Another efficiency-minded 10.2 upgrade is the ability to see from the locked screen not only how many unread emails and missed Tweets or alerts one has but, by lightly tapping the icon, read the sender and subject line of those emails, as well as the full Tweets and Notifications.
Still another is a yellow bar that appears at the top of the screen, when a user is doing anything other than looking at the Hub, to show that a new message has come in. Tapping on the bar to answer a text (and it’s clear who the new correspondence is from, not just that there is one) will deliver a user to the text app. When it’s a BBM that comes in, though, a user can answer it without leaving YouTube, LinkedIn or whatever he or she is looking at.
Hardware benefits specific to the Z30 are its battery, which, grown to accommodate the display, can last through 24 hours of mixed use, according to BlackBerry. I didn’t time it, but it was also never an issue, lasting through two days of light use before I plugged it in, though even then it wasn’t in the red.
The Z30’s antenna is another unique feature. BlackBerry acquired Paratek as it was readying BB10, and the Z30 is its first device to benefit from that company’s technology. While most devices are calibrated for a few conditions, the Z30’s Paratek antenna can retune itself on the fly, adjusting to the coverage situation, for a better user experience.

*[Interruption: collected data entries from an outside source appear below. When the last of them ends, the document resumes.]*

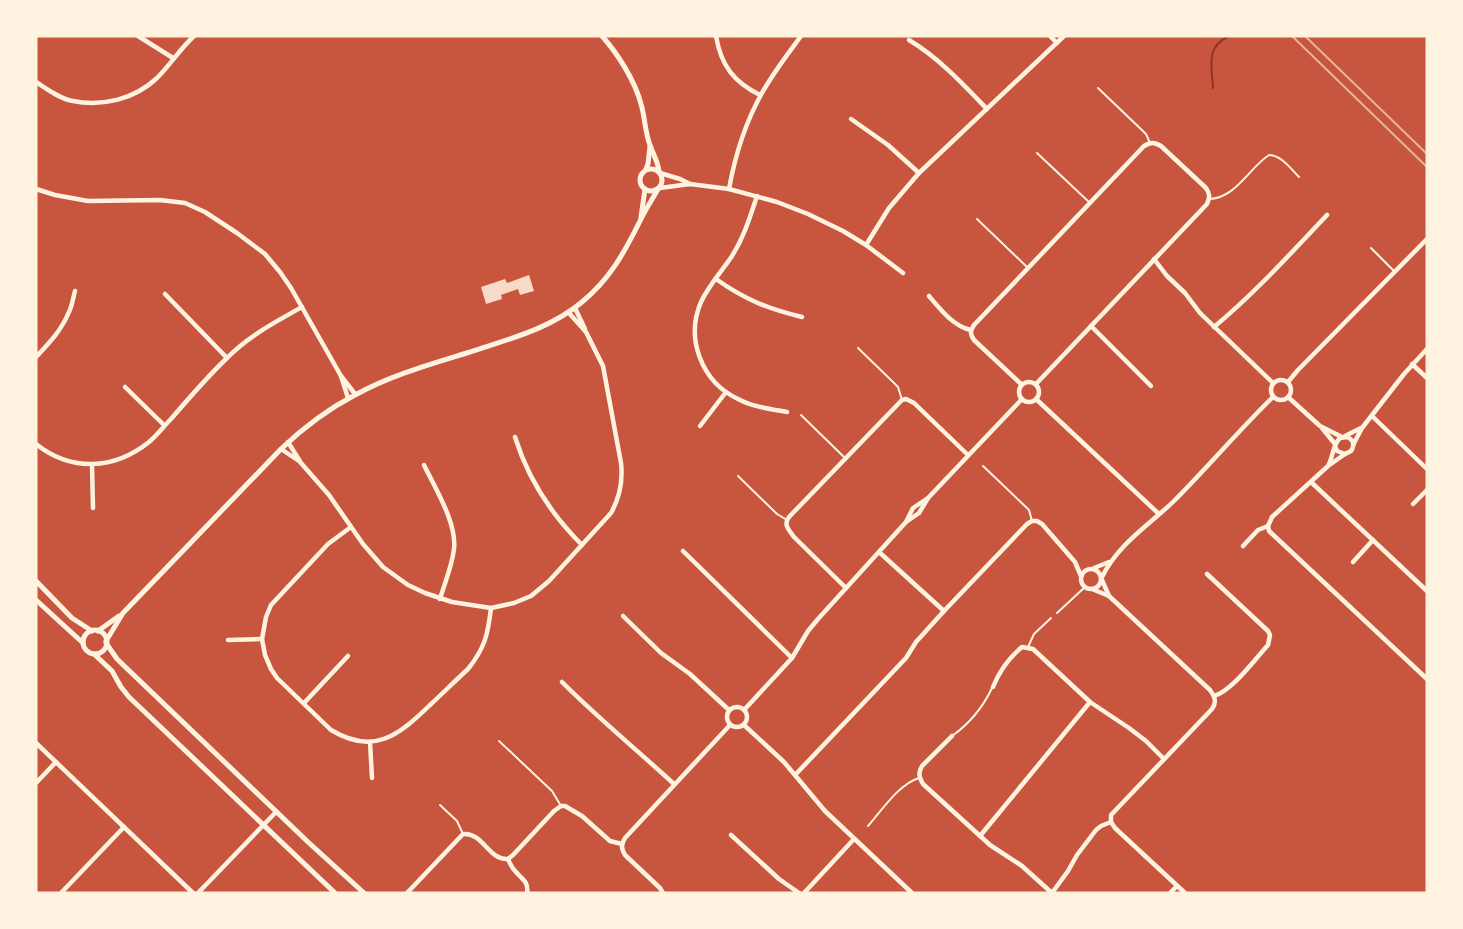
<svg xmlns="http://www.w3.org/2000/svg" width="1463" height="929" font-family="'Fira Sans Condensed',sans-serif">
<style>
.lines{fill:none;stroke-linecap:round;stroke-linejoin:round}
.stream{stroke:#8f3625;stroke-width:2}
.building{fill:#f7dbc8}
.service{stroke:#fff3e0;stroke-width:2}
.minor{stroke:#fff3e0;stroke-width:4.5}
.tertiary{stroke:#fff3e0;stroke-width:5}
.rail{stroke:#e9b49f;stroke-width:2}
</style>
<rect width="100%" height="100%" fill="#c8553d"/>
<g class="lines">
<path class="stream" d="M1213,88c-1,-22 -8,-41 16,-52"/>
</g>
<polygon class="building" points="529,275 534,291 520,295 518,289 501,295 502,299 486,304 481,287 505,279 507,283"/>
<g class="lines">
<g class="service">
<polyline points="1098,88 1146,134 1150,143"/>
<polyline points="1037,153 1090,203"/>
<path d="M1209,199c27,-1 40,-31 60,-44 12,0 22,14 30,22"/>
<polyline points="977,219 1028,268"/>
<polyline points="1371,248 1395,272"/>
<polyline points="858,348 893,382 898,387 902,400"/>
<polyline points="801,415 844,457"/>
<polyline points="983,466 1029,510 1032,521"/>
<polyline points="738,476 777,514 787,520"/>
<polyline points="1057,613 1085,587"/>
<polyline points="1028,647 1034,634 1051,618"/>
<path d="M952,736c17,-12 31,-29 40,-48"/>
<polyline points="499,741 552,791 561,806"/>
<polyline points="440,805 457,821 463,834"/>
<path d="M868,826c14,-16 31,-42 51,-48"/>
</g>
<g class="minor">
<polyline points="138,36 173,58"/>
<path d="M716,36c5,30 18,46 44,59"/>
<polyline points="1050,36 1057,43"/>
<path d="M909,40c30,18 54,44 78,69"/>
<path d="M36,82c11,7 24,17 37,19 29,6 62,-2 84,-23 13,-13 23,-29 37,-42"/>
<polyline points="851,119 888,145 919,173"/>
<polyline points="660,173 680,179 690,184"/>
<polyline points="660,188 690,184 729,189 777,202 808,214 843,231 866,245 903,273"/>
<polyline points="36,189 55,195 88,201 160,200 185,203 205,212 237,233 265,254 280,272 291,288 341,376 355,394"/>
<path d="M729,189c6,-33 16,-66 33,-96 11,-20 25,-38 39,-57"/>
<path d="M757,196c-7,21 -13,41 -25,60 -10,15 -23,29 -31,46 -16,37 1,80 37,97 15,8 33,10 49,13"/>
<polyline points="866,245 889,208 919,173 1064,36"/>
<polyline points="1154,259 1167,276 1185,293 1200,313 1273,383"/>
<path d="M716,279c28,20 52,30 86,38"/>
<polyline points="165,294 227,358"/>
<path d="M929,296c11,13 25,31 42,34"/>
<polyline points="575,308 585,329"/>
<polyline points="1091,326 1151,386"/>
<path d="M1214,327c41,-34 77,-74 113,-112"/>
<path d="M36,357c12,-13 25,-26 32,-43 4,-7 5,-16 7,-23"/>
<polyline points="1412,364 1427,378"/>
<polyline points="341,376 348,398"/>
<circle cx="1281" cy="390" r="10"/>
<circle cx="1029" cy="392" r="10"/>
<polyline points="1288,382 1298,370 1427,239"/>
<path d="M1021,384l-47,-44c-4,-6 -4,-9 0,-15l170,-179c7,-4 10,-4 17,0l45,42c4,6 4,9 1,16l-171,180"/>
<polyline points="125,387 164,425"/>
<polyline points="1288,397 1320,426 1342,437"/>
<polyline points="1036,399 1159,514"/>
<polyline points="1372,416 1427,469"/>
<polyline points="700,426 726,392"/>
<polyline points="1322,428 1335,444"/>
<polyline points="1345,436 1361,428"/>
<path d="M515,437c13,42 36,77 67,108"/>
<path d="M288,442l13,21 28,32 34,49 20,23 25,18 17,8 27,9 39,6 23,-5 17,-7 18,-15 62,-68c9,-16 12,-32 10,-50l-18,-97 -17,-34 -17,-19"/>
<path d="M36,444c35,28 78,26 113,-2 8,-7 15,-16 22,-23 18,-21 36,-42 56,-61 22,-22 48,-36 75,-51"/>
<polyline points="1353,445 1362,428 1404,374 1427,349"/>
<polyline points="281,449 299,461"/>
<polyline points="1345,454 1328,466 1272,517 1268,526 1269,531 1427,679"/>
<path d="M1329,464c4,-8 4,-20 11,-26l7,-1c7,3 8,8 4,14l-6,3 -8,-3 -2,-5"/>
<polyline points="92,465 93,508"/>
<path d="M424,465c11,23 33,58 30,84 -2,17 -9,33 -14,50"/>
<polyline points="1311,482 1427,591"/>
<polyline points="1413,504 1427,490"/>
<polyline points="906,522 919,513 928,498 1022,399"/>
<path d="M351,527l-23,17 -57,61 -5,12 -4,22 3,16 6,14 6,9 54,52c43,26 68,5 99,-25 13,-12 25,-24 38,-36 17,-21 20,-35 23,-61"/>
<polyline points="1243,546 1258,530 1268,526"/>
<polyline points="683,551 792,658"/>
<polyline points="879,552 944,611"/>
<polyline points="1353,562 1373,540"/>
<polyline points="1094,568 1109,562"/>
<circle cx="1091" cy="579" r="10"/>
<path d="M1207,574l61,57 2,4 -2,10c-13,14 -36,46 -54,51"/>
<path d="M1102,577c16,-33 47,-52 72,-76 34,-34 65,-71 99,-104"/>
<path d="M1102,580l7,16 101,94c5,7 7,12 2,19l-101,106v7l4,6 70,65"/>
<path d="M846,588l-52,-51c-5,-7 -11,-12 -5,-20l113,-117 4,-1 8,4 54,52"/>
<polyline points="1092,589 1109,596"/>
<polyline points="623,616 661,653 690,674 729,710"/>
<polyline points="228,640 262,639"/>
<path d="M562,682c36,36 75,68 112,102"/>
<path d="M993,687c6,-15 17,-30 29,-40l11,2 57,53 39,26 17,13 18,18"/>
<polyline points="304,703 348,656"/>
<circle cx="737" cy="717" r="10"/>
<polyline points="744,710 792,658 808,631 818,619 906,522 913,508 928,498"/>
<polyline points="744,725 784,762 825,811 912,893"/>
<path d="M952,736l-30,30c-4,7 -3,11 1,18l67,61 32,21 30,27 16,-22 9,-16 19,-25 5,-4 10,-4"/>
<polyline points="370,742 372,778"/>
<polyline points="36,743 193,893"/>
<polyline points="796,774 906,658 916,642 944,611 1027,524 1032,521 1037,521 1042,524 1075,562 1081,576"/>
<polyline points="36,783 56,762"/>
<polyline points="731,835 779,879 799,893"/>
<polyline points="980,836 1090,702"/>
<polyline points="508,859 513,855 554,811 561,806 565,806 582,816 610,841 622,844"/>
<path d="M508,859c2,5 4,9 8,13 6,7 13,10 11,21"/>
<polyline points="61,893 124,827"/>
<polyline points="198,893 276,812"/>
<path d="M407,893l56,-59c20,-2 26,27 45,25"/>
<path d="M663,893l-3,-5 -35,-33c-4,-7 -4,-10 0,-17l105,-113"/>
<polyline points="804,893 854,839"/>
<polyline points="1170,893 1177,886"/>
</g>
<g class="tertiary">
<path d="M602,36c16,18 33,45 39,68 4,13 4,29 9,41 3,9 8,17 9,26"/>
<circle cx="651" cy="180" r="11"/>
<polyline points="646,169 648,164 650,146"/>
<polyline points="641,217 645,189"/>
<polyline points="36,581 72,618 92,631"/>
<polyline points="36,600 83,643"/>
<circle cx="95" cy="642" r="12"/>
<polyline points="98,631 119,616"/>
<path d="M106,641l17,-28 158,-164c22,-21 47,-40 74,-54 36,-20 76,-31 115,-43 39,-13 80,-23 112,-50 28,-23 42,-49 58,-81 5,-11 12,-21 18,-32"/>
<polyline points="106,643 117,659 308,842 364,893"/>
<polyline points="94,654 112,671 121,687 129,697 335,893"/>
</g>
<g class="rail">
<polyline points="1292,36 1427,167"/>
<polyline points="1305,36 1427,154"/>
</g>
</g>
<rect width="1463" height="929" fill="none" stroke="#fff3e0" stroke-width="75"/>
</svg>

There are also other small, nice tweaks to the OS—like, when sharing a photo, the ability to tap the automatically generated image of the contact one shares images with most often, saving the two steps of tapping email and then filling in the contact.
BB 10.2 is, overall, a more thoughtful, efficiency-minded version of an already good OS. But unless you really, really have your heart set on 5 inches of digital real estate, it’s one you might wait and enjoy on the Z10. Or on whatever, if anything, arrives in 2014.